**YOUR OBJECTIVE:** Using the entries below, transcribe exactly the line containing "Identify the document elements. Format: label [x1, y1, x2, y2]." and each line that follows it to the end.

**DATA UNDER STUDY:**
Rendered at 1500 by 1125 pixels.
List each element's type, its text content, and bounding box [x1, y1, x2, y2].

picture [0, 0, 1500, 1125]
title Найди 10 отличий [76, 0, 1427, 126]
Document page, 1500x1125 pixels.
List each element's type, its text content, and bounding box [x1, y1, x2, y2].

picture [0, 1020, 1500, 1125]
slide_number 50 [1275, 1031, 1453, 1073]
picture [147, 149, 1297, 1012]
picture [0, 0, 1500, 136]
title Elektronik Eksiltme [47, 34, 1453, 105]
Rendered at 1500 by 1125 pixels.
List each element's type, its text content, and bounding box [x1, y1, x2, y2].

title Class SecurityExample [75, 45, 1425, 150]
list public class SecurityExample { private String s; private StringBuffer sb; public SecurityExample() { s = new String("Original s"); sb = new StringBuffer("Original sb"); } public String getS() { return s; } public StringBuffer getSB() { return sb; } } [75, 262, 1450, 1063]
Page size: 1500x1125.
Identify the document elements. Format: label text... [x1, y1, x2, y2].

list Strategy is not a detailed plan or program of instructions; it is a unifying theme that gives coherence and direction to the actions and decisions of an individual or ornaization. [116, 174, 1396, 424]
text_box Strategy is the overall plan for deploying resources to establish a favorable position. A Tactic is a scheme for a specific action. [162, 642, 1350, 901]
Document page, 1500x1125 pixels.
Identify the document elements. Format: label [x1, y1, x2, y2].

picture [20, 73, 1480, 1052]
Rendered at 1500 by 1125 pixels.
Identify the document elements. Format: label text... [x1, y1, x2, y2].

**RESPONSE AREA:**
Identify the document elements. Format: label [x1, y1, x2, y2].

picture [20, 73, 1480, 1052]
Rendered at 1500 by 1125 pixels.
Identify the document elements. Format: label text... [x1, y1, x2, y2].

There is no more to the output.